Lithium improves spatial learning in the Morris water maze and Y-maze tests. The Morris water maze test was conducted 17–20 days after TBI. During the hidden platform training portion of the test, the TBI group took significantly more time to locate the platform, indicating a deficit in spatial learning (A; n=17/group; ###p<0.001). Lithium treatment significantly improved this learning deficit, especially on day 20 (n=17/group; **p<0.01), compared with the TBI group. In the probe trial of the Morris water maze test performed 20 days following injury, TBI model mice spent less time in the target quadrant than sham-injured mice (B; n=10/group; #p<0.05). Lithium treatment reversed this (n=10/group, *p<0.05). The average swim speed did not differ between groups (C). The Y-maze test was conducted 10 days post-TBI to evaluate spatial learning. Ten days after TBI, the TBI model group spent significantly less time than sham-injured mice in the novel arm versus the total time spent in all three arms (D; n=12/group; ##p<0.01).
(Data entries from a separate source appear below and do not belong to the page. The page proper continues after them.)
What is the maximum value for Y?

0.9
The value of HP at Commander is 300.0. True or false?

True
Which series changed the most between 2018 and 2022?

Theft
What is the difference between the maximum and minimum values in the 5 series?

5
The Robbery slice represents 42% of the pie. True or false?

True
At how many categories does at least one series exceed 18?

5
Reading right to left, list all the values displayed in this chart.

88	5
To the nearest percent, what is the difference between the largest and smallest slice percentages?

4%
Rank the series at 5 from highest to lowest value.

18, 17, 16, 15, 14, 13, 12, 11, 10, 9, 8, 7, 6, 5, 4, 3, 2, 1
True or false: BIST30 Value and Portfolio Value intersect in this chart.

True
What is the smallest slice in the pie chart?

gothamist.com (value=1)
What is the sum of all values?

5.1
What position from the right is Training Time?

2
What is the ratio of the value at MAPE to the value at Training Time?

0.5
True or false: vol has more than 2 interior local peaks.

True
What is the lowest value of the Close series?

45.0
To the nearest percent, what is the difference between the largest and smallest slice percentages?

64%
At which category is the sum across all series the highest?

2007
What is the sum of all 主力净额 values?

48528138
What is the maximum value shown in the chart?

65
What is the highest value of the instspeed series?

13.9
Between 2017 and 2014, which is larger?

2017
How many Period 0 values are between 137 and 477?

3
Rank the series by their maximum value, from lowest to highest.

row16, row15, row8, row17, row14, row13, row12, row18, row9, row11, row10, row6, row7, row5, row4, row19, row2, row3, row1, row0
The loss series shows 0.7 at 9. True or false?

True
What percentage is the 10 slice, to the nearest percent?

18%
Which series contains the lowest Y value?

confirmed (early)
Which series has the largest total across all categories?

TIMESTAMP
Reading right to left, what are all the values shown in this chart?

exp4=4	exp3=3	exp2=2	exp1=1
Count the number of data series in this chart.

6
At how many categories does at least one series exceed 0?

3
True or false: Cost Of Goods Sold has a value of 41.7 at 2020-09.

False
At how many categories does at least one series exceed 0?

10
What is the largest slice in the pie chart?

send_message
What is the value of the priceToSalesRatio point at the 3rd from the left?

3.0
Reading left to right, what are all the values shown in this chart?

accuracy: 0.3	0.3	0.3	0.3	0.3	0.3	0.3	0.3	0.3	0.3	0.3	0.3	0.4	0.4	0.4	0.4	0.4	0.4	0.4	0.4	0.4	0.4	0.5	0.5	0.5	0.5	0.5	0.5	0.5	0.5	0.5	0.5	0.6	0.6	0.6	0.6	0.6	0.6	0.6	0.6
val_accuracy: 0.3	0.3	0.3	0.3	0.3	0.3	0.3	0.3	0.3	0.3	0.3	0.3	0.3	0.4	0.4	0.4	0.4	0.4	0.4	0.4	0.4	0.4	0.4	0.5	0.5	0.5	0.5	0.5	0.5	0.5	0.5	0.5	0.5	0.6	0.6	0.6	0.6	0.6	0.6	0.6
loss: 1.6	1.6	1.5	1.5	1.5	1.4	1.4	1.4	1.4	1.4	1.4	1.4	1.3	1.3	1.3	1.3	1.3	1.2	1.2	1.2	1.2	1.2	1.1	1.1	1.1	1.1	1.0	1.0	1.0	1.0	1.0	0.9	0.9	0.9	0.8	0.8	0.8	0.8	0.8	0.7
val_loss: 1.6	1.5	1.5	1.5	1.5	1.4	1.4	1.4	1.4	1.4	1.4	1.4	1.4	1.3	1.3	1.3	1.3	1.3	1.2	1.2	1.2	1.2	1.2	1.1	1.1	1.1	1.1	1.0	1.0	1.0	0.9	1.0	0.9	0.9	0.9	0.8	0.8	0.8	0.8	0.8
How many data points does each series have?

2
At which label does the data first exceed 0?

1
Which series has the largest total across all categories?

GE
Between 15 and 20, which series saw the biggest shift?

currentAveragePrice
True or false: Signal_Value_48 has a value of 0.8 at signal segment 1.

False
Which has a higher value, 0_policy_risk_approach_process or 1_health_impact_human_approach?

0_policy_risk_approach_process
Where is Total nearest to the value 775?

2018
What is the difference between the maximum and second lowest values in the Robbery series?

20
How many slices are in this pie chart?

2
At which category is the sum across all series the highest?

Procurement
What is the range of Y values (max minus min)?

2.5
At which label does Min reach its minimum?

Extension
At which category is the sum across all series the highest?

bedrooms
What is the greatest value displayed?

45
In contrast, lithium treatment significantly attenuated this decline in the lithium-treated group (n=12/group; *p<0.05). Data are represented as mean±standard error of the mean (TBI, traumatic brain injury).
FIG. 6.
FIG. 6.
Lithium increases hippocampal tissue preservation after TBI. TBI caused massive hippocampal tissue loss 3 weeks after injury, and this tissue loss was reduced by lithium treatment (A). Quantified data showing that lithium significantly increased hippocampal tissue preservation (B; n=6; *p<0.05). Data are represented as mean±standard error of the mean (TBI, traumatic brain injury).